Why does it matter if a city is sustainable or not? Why does it matter if a city is walkable or not? Why it does it matter if a city is inclusive or not? It matters because when every person who lives in a city is considered in building it, it ensures their collective participation and recognition. It empowers them and increases their mental strengths which automatically can increase their contribution in making the city a better place.
I am constantly asking this question in the city I live, Abuja. I have been around far too long to witness its evolution from a small city of a million people to more than 4 million people now. I have lived long enough to see big wide dual carriage ways being built without pedestrian bridges. Long enough to witness its rapid urbanization without a corresponding provision of social and affordable housing for its youth and many of the people who work inside it. Long enough to witness failing urban transportation to carter for everyone.
But what about regulations that affect how sustainable a city is? Such as ensuring a city is walkable. A sustainable city should discourage emissions of greenhouse gases, especially from transportation that is shown to be the 4th highest emitter of GHG by economic sector. Therefore, less car usage should be a watchword. A more walking population can mean healthier and more productive workforce.
Constantly connecting districts with roads doesn’t mean it’s bad, but what’s bad is laying out a road without a corresponding provision for where pedestrians can safely walk or access public transportation.
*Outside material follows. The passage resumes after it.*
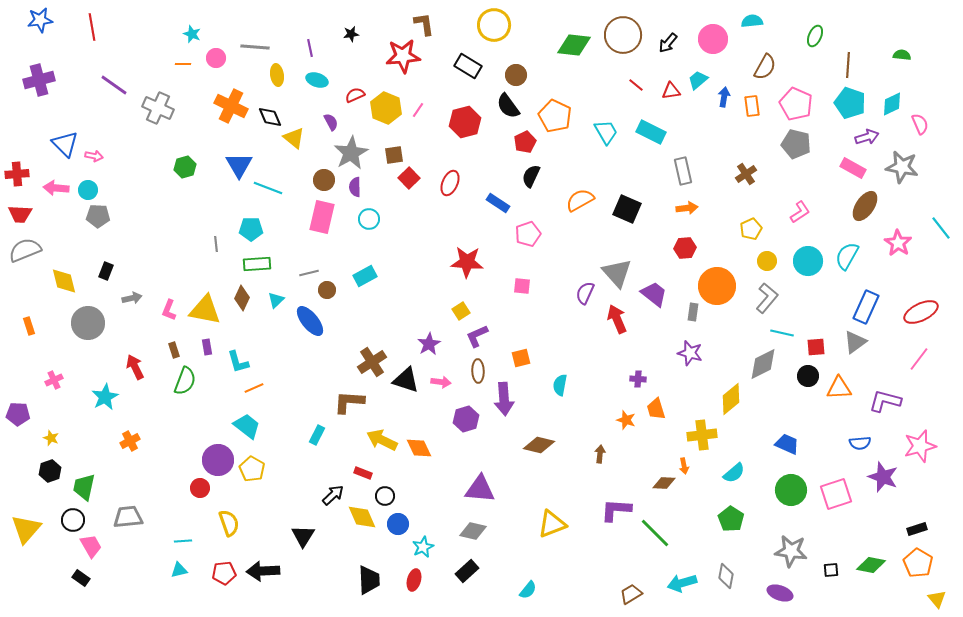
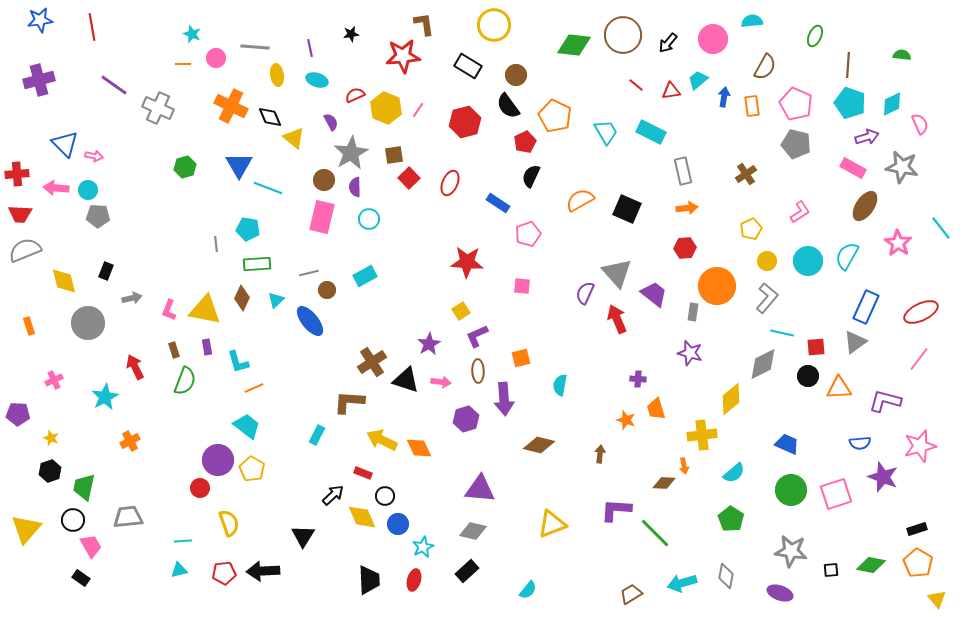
cyan pentagon at (251, 229): moved 3 px left; rotated 10 degrees clockwise
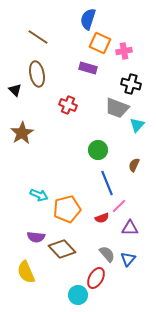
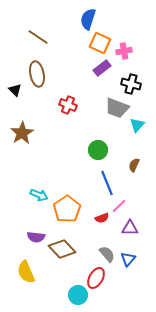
purple rectangle: moved 14 px right; rotated 54 degrees counterclockwise
orange pentagon: rotated 20 degrees counterclockwise
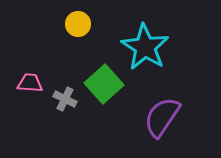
Recently, I have been witnessing how safe bus stops are created on different road ways in Abuja. So for the past years when the roads were existing, pedestrians have to legally run across 8 lane roads in crossing over to the other side. Legal because when the roads were built, ped. crossings were not provided, even though they were built around popular road crossings and bus stops for the public. The developers never felt the need to consider the pedestrians. Despite the sudden interventions of building ped bridges, there are many major bus stops without these.
Because the custom of running across roads (jaywalking), even when the pedestrian bridges are built, people ditch them and prefer to run across. Another reason is carelessness. There are instances where people are hit by speeding cars. Jaywalking is a crime in many countries. But Abuja is a place where zebra crossings are only for real Zebras; found only in the zoo. In some places, animals use pedestrian bridges, while humans prefer to run across (have you seen such photos). Only a minute fraction of car drivers respect the pedestrian crossings.
Another reason for ditching pedestrian bridges is because they are built a little faraway from where people normally run or bus stops are located. Although at times, it is the only feasible engineering and planning option.
I wonder when people will become more watchful of their safety and start obeying simple rules to prolong their lives.
But simply putting pedestrian footpaths and bridges doesn’t make a city walkable. What about other regulations to promote walking. Often times, commercial buildings in Abuja who due to their strategic locations can have two accesses to their building. One faces a collector road (busier road) and the other access road (less busier than the collector). Government Development Control Department orders such building owners to shutdown pedestrian gates overlooking busier roads. Road users who come to such places are made to travel round and a longer distance to access the other gate, thus aiding more car emissions while inconveniencing pedestrians.
The most walkable cities in Nigeria are not the developed the cities. Basic social amenities are more than 5 minute walk from homes. The thinking here is, development means more space for cars and less for pedestrians. Unequitable and uninclusive development.
It will be a welcome and sustainable development if Nigerian cities are designed around the people living in it.